Yes, Trump vigorously encouraged a rambunctious crowd of tens of thousands to descend on Washington on January 6, and he misled them with a big lie about election fraud. Indeed, it is just staggering to compare Team Trump’s (a) public rhetoric about a stolen election and (b) quiet admissions in court that fraud could not be proved. But Trump was not purposely promoting violence, even if he recklessly disregarded the distinct possibility of violence. Rather, Trump was trying to stoke political pressure on Pence and congressional Republicans in order to coerce them into flouting their constitutional duties.
That is saliently different from inciting violence. Trump is impeachably responsible for the riot because his performance leading up to it was a betrayal of his public trust. He is morally responsible for the riot because he created the conditions without which it would not have happened. But he is not legally responsible for it — in the sense that Democrats and other critics invoke when they call for his criminal prosecution — because there is a dearth of evidence that he intended violence, much less called for it.
However grudgingly he may have done it, Trump explicitly called for peaceful protest. He may not have been upset when the riot broke out; in fact, there’s reason to believe he was gratified by it, and that this is why it was so difficult to get him to ask his supporters to stand down. But legally speaking (and with all due respect to Laurence Tribe), that is very different from seditious conspiracy, proof of which requires — beyond a reasonable doubt — a preexisting agreement to levy war against the United States or attack our government by force. There is no evidence that Trump is guilty of that.
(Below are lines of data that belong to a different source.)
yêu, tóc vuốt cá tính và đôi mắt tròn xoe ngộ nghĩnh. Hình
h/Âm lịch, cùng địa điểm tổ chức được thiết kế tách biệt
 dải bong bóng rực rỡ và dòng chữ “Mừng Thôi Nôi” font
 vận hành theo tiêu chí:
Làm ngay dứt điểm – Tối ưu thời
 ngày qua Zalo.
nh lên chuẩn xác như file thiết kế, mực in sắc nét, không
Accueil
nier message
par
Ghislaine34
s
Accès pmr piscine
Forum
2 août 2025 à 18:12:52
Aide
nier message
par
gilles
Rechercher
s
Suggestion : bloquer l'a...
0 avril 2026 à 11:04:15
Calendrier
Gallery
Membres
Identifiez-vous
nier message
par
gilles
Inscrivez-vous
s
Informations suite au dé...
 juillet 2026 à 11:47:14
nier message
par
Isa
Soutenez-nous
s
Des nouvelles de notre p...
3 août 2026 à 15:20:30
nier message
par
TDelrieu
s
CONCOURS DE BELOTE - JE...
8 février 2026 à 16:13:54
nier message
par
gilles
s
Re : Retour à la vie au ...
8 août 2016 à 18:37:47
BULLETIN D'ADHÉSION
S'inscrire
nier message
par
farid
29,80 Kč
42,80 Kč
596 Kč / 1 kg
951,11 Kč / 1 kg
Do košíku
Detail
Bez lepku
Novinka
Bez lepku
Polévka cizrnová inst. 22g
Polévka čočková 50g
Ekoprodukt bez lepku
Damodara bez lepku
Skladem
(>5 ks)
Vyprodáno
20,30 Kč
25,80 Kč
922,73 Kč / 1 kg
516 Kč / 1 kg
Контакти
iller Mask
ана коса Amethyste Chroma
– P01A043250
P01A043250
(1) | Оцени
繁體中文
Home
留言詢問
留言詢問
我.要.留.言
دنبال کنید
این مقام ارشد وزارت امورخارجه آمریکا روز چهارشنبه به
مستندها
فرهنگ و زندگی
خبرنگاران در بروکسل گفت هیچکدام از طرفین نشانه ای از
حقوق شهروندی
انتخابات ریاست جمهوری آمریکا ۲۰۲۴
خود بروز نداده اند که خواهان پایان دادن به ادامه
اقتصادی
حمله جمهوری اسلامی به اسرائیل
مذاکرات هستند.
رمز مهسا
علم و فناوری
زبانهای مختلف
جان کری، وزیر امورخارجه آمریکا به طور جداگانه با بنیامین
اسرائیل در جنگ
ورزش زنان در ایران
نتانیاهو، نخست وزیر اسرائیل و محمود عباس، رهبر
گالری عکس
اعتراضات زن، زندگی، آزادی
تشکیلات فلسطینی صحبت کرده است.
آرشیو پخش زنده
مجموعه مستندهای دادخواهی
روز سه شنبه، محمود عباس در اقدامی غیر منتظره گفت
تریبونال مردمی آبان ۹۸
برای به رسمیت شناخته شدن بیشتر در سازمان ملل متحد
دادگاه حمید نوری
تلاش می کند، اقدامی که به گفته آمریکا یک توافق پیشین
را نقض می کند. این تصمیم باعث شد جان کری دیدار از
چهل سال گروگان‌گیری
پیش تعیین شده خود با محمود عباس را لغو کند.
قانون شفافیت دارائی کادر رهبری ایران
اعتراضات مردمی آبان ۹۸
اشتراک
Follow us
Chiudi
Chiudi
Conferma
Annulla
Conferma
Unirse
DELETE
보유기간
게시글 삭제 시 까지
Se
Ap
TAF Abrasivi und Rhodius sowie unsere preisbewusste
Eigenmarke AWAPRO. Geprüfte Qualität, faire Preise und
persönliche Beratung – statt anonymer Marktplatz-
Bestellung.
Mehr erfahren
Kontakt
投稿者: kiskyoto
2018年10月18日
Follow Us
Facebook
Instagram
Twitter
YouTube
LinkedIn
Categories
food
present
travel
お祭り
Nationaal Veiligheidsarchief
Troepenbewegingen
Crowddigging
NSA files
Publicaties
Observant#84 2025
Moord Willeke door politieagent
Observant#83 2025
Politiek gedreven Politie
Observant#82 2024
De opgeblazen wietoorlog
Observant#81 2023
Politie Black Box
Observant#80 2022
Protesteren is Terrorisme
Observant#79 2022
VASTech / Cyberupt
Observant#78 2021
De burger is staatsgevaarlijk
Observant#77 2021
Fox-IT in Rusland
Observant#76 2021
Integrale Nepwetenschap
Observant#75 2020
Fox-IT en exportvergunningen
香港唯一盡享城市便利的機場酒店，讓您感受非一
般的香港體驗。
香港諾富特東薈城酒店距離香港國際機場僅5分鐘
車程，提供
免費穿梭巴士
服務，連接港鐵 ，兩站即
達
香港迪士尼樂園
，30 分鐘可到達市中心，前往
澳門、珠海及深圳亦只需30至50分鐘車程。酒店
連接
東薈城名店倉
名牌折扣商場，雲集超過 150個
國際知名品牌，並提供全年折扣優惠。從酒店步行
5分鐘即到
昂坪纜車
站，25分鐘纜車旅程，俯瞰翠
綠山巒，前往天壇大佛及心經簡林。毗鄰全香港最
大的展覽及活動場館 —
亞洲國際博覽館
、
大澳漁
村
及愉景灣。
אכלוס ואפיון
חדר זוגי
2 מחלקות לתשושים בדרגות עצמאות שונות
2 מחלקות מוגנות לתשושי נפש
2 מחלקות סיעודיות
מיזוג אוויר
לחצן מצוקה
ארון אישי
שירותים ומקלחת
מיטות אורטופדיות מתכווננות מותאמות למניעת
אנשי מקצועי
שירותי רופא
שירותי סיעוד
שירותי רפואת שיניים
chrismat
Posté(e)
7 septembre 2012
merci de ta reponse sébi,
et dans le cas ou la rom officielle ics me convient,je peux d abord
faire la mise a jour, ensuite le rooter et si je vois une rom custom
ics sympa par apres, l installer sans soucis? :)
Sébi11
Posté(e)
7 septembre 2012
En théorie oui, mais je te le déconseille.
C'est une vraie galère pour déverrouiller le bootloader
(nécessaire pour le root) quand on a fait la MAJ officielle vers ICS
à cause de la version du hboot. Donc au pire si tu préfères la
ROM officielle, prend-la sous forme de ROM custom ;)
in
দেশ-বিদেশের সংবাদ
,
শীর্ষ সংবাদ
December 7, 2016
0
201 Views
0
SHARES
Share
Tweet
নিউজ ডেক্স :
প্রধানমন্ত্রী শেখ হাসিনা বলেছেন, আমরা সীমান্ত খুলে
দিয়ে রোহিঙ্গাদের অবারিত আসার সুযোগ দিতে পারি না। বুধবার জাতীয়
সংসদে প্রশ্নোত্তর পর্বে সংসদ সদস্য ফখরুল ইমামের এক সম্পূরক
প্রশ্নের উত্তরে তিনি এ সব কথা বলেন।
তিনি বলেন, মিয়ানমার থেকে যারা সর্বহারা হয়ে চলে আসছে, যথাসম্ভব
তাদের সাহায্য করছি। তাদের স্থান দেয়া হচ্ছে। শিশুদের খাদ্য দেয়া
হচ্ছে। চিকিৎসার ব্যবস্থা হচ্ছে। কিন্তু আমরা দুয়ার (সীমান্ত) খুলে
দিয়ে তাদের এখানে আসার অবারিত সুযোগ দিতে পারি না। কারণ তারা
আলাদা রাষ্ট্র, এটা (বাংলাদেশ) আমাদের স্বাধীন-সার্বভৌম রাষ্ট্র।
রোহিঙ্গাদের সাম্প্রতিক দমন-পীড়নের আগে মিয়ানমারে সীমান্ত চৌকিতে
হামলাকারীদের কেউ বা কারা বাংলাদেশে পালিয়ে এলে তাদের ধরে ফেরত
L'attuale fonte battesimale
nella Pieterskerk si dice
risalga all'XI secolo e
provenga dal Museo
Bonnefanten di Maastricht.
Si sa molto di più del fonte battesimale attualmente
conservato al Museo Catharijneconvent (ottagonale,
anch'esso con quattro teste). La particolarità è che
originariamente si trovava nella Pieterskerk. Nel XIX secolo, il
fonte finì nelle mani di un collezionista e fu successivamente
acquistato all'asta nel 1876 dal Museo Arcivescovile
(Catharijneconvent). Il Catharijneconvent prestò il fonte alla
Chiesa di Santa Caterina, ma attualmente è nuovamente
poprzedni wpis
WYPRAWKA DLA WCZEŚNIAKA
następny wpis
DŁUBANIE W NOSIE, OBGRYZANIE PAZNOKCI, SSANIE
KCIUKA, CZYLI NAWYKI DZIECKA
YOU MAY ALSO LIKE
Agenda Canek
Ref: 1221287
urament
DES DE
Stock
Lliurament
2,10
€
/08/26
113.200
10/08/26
Moreover, with proof lacking that he conspired to inflict force against the Capitol, one can easily grasp why the Justice Department has not charged the former president with conspiracy to obstruct Congress — the charge brought against many of the most culpable January 6 defendants. Conspirators, as judges routinely instruct juries, tend not to reduce their criminal agreements to writing. The nature of the agreement is proven by the actions taken in furtherance of it. The actions by which the rioters obstructed Congress were violent. The actions by which Trump tried to obstruct Congress involved rhetorically ratcheting up political pressure. It’s a critical difference. Not all obstruction is illegal. Violent obstruction is always and obviously criminal. Rhetorical obstruction, in a free society with a First Amendment that safeguards even noxious political speech as long as it does not incite violence, is not criminal — even if it is disgraceful, dangerous, and if done by a high public official, impeachable.
In the event, the violence of the rioters actually undercut Trump’s tactics. Once Congress reconvened, with the country outraged by what it had seen, Trump’s supporters lost their nerve, offering only the most half-hearted objections, which were promptly swept aside.
That is the legacy of the Capitol riot. It will remain a dark episode in American history, but not anything remotely close to a potential extinction event for American democracy. Beyond that, it’s a political boon for Democrats. Not because they’ve convinced the country that there’s an ongoing rampage of white-supremacist domestic terrorism, but because Donald Trump retains a grip on a sizable, energetic plurality of Republicans. Though I have to think people will eventually come to their senses, this could be GOP suicide: Trump can’t conceivably win a national election, but it is not out of the realm of possibility that he could win the Republican nomination. I doubt it — I believe electability will be the most important attribute when it gets down to brass tacks — but I wouldn’t bet the ranch against it.
Donald Trump already gave Democrats full control of Congress for the start of Biden’s term (the Georgia special election, in which his “stolen election” canard cost Republicans two Senate seats, happened the day before the riot). A year later, Trump’s potential nomination is emerging as President Biden’s best chance, maybe his only chance, of being reelected.